▶ [Activity]:
Beginning with the line where "We offer two" appears, repeat every remaining line of the entries exactly, the last line included.

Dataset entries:
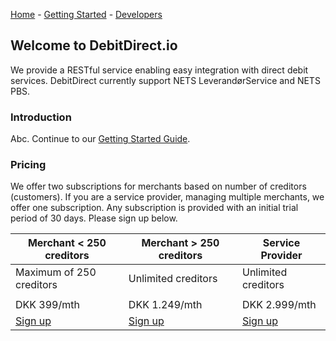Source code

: [Home](/) - [Getting Started](/getting-started) - [Developers](/developers)

## Welcome to DebitDirect.io

We provide a RESTful service enabling easy integration with direct debit services. DebitDirect currently support NETS LeverandørService and NETS PBS.

### Introduction

Abc. Continue to our [Getting Started Guide](https://debitdirect.github.io/getting-started).

### Pricing
We offer two subscriptions for merchants based on number of creditors (customers). If you are a service provider, managing multiple merchants, we offer one subscription. Any subscription is provided with an initial trial period of 30 days. Please sign up below.

| Merchant < 250 creditors | Merchant > 250 creditors | Service Provider |
|---|---|---|
| Maximum of 250 creditors | Unlimited creditors | Unlimited creditors |
|   |   |   |
| DKK 399/mth | DKK 1.249/mth | DKK 2.999/mth |
| [Sign up](https://debitdirect.typeform.com/to/IHV7wU) | [Sign up](https://debitdirect.typeform.com/to/IHV7wU) | [Sign up](https://debitdirect.typeform.com/to/R5DlXq)  |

▶ [Result below]:
We offer two subscriptions for merchants based on number of creditors (customers). If you are a service provider, managing multiple merchants, we offer one subscription. Any subscription is provided with an initial trial period of 30 days. Please sign up below.

| Merchant < 250 creditors | Merchant > 250 creditors | Service Provider |
|---|---|---|
| Maximum of 250 creditors | Unlimited creditors | Unlimited creditors |
|   |   |   |
| DKK 399/mth | DKK 1.249/mth | DKK 2.999/mth |
| [Sign up](https://debitdirect.typeform.com/to/IHV7wU) | [Sign up](https://debitdirect.typeform.com/to/IHV7wU) | [Sign up](https://debitdirect.typeform.com/to/R5DlXq)  |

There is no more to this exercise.